(Extracted records)
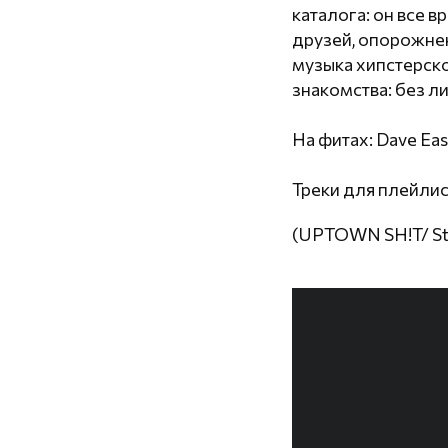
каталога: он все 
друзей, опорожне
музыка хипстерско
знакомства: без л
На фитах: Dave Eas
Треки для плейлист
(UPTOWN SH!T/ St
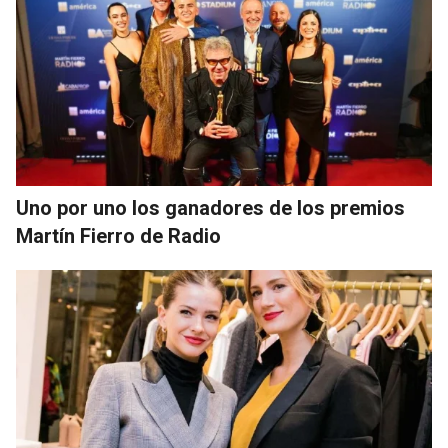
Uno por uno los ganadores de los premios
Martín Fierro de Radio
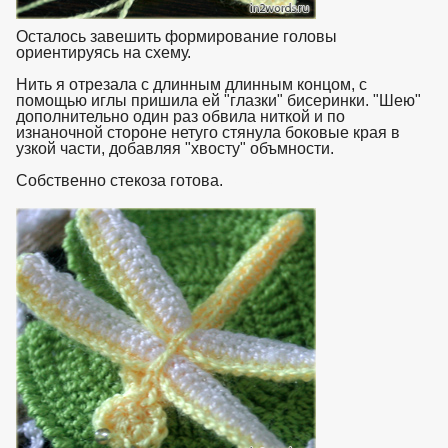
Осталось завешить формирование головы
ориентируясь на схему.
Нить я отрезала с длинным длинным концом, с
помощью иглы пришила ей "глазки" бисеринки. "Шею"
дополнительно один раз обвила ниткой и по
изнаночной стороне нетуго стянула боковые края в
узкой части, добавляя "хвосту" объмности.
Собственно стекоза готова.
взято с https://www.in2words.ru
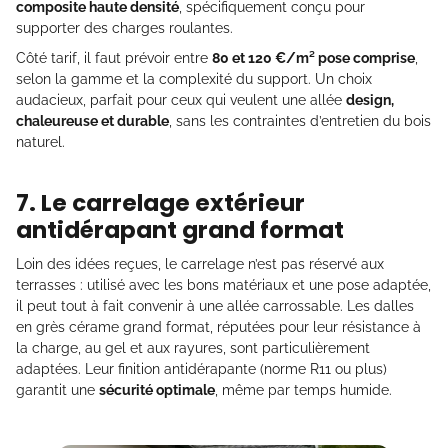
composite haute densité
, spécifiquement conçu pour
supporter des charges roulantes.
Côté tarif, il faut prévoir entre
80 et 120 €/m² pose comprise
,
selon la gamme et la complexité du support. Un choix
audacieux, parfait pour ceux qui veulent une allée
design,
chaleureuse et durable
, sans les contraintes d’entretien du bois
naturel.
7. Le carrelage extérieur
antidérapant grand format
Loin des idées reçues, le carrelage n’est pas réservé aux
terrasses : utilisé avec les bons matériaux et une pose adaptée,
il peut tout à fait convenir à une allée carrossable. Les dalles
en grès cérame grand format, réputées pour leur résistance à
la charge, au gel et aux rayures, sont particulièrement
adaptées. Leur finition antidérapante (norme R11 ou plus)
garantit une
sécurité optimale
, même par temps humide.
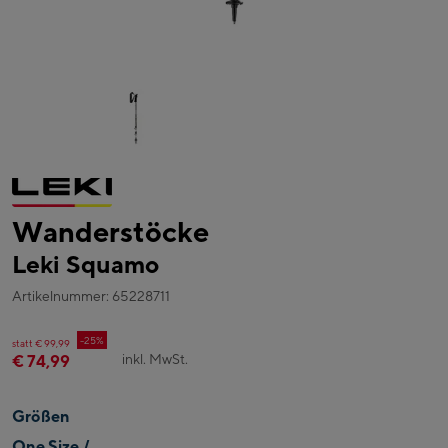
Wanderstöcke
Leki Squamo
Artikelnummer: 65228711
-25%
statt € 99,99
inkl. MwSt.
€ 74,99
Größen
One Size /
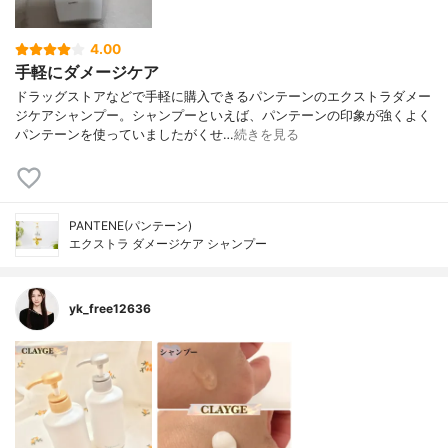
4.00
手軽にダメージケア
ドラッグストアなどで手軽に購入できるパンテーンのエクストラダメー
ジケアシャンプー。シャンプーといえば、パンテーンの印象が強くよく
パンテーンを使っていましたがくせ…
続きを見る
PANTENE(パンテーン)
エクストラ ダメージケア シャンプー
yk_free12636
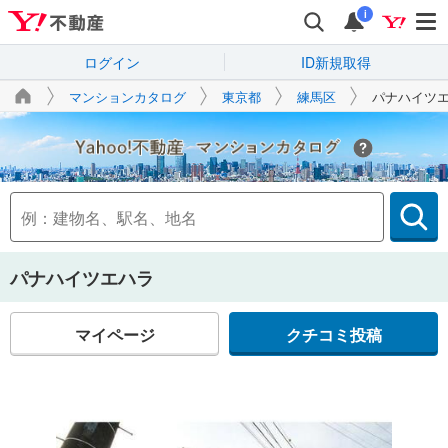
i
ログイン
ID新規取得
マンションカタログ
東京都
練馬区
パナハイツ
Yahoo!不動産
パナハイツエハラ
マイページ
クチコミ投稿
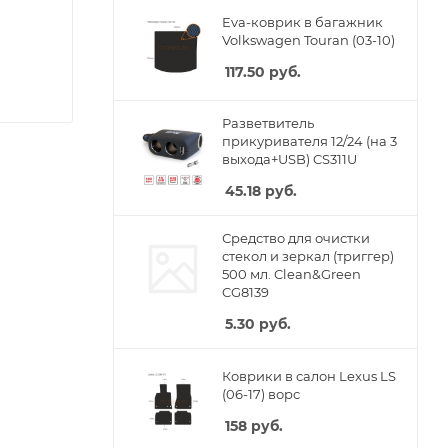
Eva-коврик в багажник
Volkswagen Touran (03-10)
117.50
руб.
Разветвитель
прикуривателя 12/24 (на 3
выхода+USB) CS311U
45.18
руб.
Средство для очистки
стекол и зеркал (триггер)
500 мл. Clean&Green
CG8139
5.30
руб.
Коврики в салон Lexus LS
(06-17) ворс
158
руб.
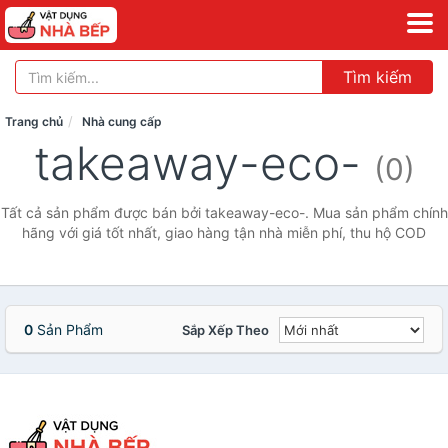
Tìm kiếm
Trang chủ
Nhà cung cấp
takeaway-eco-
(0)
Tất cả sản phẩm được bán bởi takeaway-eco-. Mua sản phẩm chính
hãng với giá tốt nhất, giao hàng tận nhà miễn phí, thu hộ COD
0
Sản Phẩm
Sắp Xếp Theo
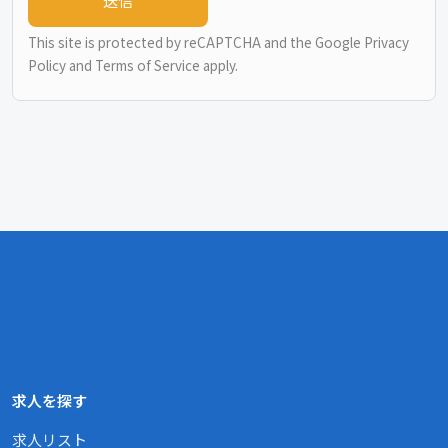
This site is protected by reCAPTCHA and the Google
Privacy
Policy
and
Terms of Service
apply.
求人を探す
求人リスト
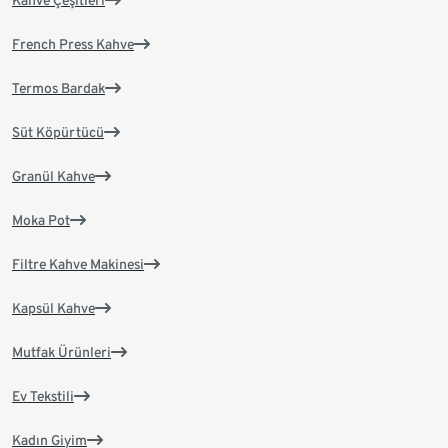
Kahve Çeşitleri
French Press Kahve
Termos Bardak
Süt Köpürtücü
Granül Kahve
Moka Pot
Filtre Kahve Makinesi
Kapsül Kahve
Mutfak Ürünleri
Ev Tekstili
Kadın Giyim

§ EXERCISE DESCRIPTION:
Exact copies of the lines from the one containing "audacieux, parfait pour" through the end of the records above are required, with no pictures among them.

§ WRITTEN SOLUTION:
audacieux, parfait pour ceux qui veulent une allée
design,
chaleureuse et durable
, sans les contraintes d’entretien du bois
naturel.
7. Le carrelage extérieur
antidérapant grand format
Loin des idées reçues, le carrelage n’est pas réservé aux
terrasses : utilisé avec les bons matériaux et une pose adaptée,
il peut tout à fait convenir à une allée carrossable. Les dalles
en grès cérame grand format, réputées pour leur résistance à
la charge, au gel et aux rayures, sont particulièrement
adaptées. Leur finition antidérapante (norme R11 ou plus)
garantit une
sécurité optimale
, même par temps humide.
Wanderstöcke
Leki Squamo
Artikelnummer: 65228711
-25%
statt € 99,99
inkl. MwSt.
€ 74,99
Größen
One Size /
4.00
手軽にダメージケア
ドラッグストアなどで手軽に購入できるパンテーンのエクストラダメー
ジケアシャンプー。シャンプーといえば、パンテーンの印象が強くよく
パンテーンを使っていましたがくせ…
続きを見る
PANTENE(パンテーン)
エクストラ ダメージケア シャンプー
yk_free12636
i
ログイン
ID新規取得
マンションカタログ
東京都
練馬区
パナハイツ
Yahoo!不動産
パナハイツエハラ
マイページ
クチコミ投稿
Eva-коврик в багажник
Volkswagen Touran (03-10)
117.50
руб.
Разветвитель
прикуривателя 12/24 (на 3
выхода+USB) CS311U
45.18
руб.
Средство для очистки
стекол и зеркал (триггер)
500 мл. Clean&Green
CG8139
5.30
руб.
Коврики в салон Lexus LS
(06-17) ворс
158
руб.
Tìm kiếm
Trang chủ
Nhà cung cấp
takeaway-eco-
(0)
Tất cả sản phẩm được bán bởi takeaway-eco-. Mua sản phẩm chính
hãng với giá tốt nhất, giao hàng tận nhà miễn phí, thu hộ COD
0
Sản Phẩm
Sắp Xếp Theo
This site is protected by reCAPTCHA and the Google
Privacy
Policy
and
Terms of Service
apply.
求人を探す
求人リスト
Kahve Çeşitleri
French Press Kahve
Termos Bardak
Süt Köpürtücü
Granül Kahve
Moka Pot
Filtre Kahve Makinesi
Kapsül Kahve
Mutfak Ürünleri
Ev Tekstili
Kadın Giyim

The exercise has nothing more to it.